Real Estate

Buyers and sellers face a ‘standoff’ in the spring real estate market: economist

Canada’s real estate market is seeing some signs of increased activity, but one economist says a recovery will be gradual until interest rates are firmly moving down. 

Robert Hogue, an assistant chief economist at RBC, said in an interview with BNN Bloomberg on Wednesday that “some markets are picking up” across Canada, but on an aggregate basis the recovery in the real estate market “has probably not started.” He added that a recovery could be “gradual at first” and doesn’t expect a drastic increase in activity in the coming months. 

Hogue said he is expecting the Bank of Canada to start lowering interest rates in June followed by 100 basis points of cuts over the second half of the year and another 100 basis points of cuts into 2025. 

“So the implication for the housing market is that now probably as we get closer to that first cut, we might see a little bit more activity,” he said. 

“But really, to make a meaningful difference for many homebuyers who are sitting on the sidelines right now, we would need to see a series of cuts.” 

He added that the initial 100 basis points of interest rate cuts from Canada’s central bank will “start to make a material difference” and spur activity. 

In a report last week, Hogue highlighted that February real estate data offered some valuable information on the direction real estate markets are moving.

He said that the improving sentiment from rate cut expectations has not yet resulted in a steady recovery, as the “sharp loss of affordability during the pandemic” weighs down buyers.

Between January and February, home resale figures fell 3.1 per cent across Canada, the report said, “reversing about a quarter of the 12.7 per cent increase in the previous two months.” Overall, the market “remains subdued,”  Hogue highlighted in the report, as the total number of units sold in February came in at 461,000 which was 11 per cent lower than the 10-year average. 

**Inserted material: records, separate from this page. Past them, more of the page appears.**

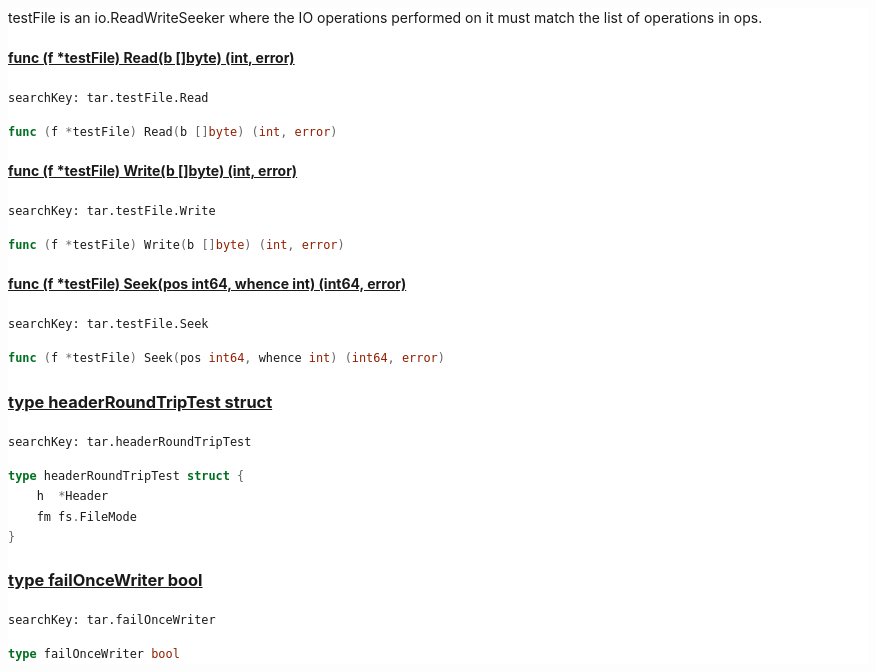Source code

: testFile is an io.ReadWriteSeeker where the IO operations performed on it must match the list of operations in ops. 

#### <a id="testFile.Read" href="#testFile.Read">func (f *testFile) Read(b []byte) (int, error)</a>

```
searchKey: tar.testFile.Read
```

```Go
func (f *testFile) Read(b []byte) (int, error)
```

#### <a id="testFile.Write" href="#testFile.Write">func (f *testFile) Write(b []byte) (int, error)</a>

```
searchKey: tar.testFile.Write
```

```Go
func (f *testFile) Write(b []byte) (int, error)
```

#### <a id="testFile.Seek" href="#testFile.Seek">func (f *testFile) Seek(pos int64, whence int) (int64, error)</a>

```
searchKey: tar.testFile.Seek
```

```Go
func (f *testFile) Seek(pos int64, whence int) (int64, error)
```

### <a id="headerRoundTripTest" href="#headerRoundTripTest">type headerRoundTripTest struct</a>

```
searchKey: tar.headerRoundTripTest
```

```Go
type headerRoundTripTest struct {
	h  *Header
	fm fs.FileMode
}
```

### <a id="failOnceWriter" href="#failOnceWriter">type failOnceWriter bool</a>

```
searchKey: tar.failOnceWriter
```

```Go
type failOnceWriter bool
```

However, Calgary’s real estate market was an outlier in February, as home sales were 60 per cent higher than pre-pandemic levels, the report said. 

Buyer and seller ‘standoff’ 

In speaking with BNN Bloomberg, Hogue highlighted that sellers largely passed on listing homes in the fall due to softer demand, placing their hopes instead on the spring market. 

“More sellers are likely to come over to the springtime. And we’re starting to see new listings making their way up,” he said adding that some sellers are under pressure to sell at certain price points and may not have a large degree of flexibility. 

On the other side, Hogue said buyers “don’t have much room to manoeuvre either” amid high interest rates and poor affordability conditions. 

“That’s why we think there could be a bit of a standoff between buyers and sellers over the coming months,” he said.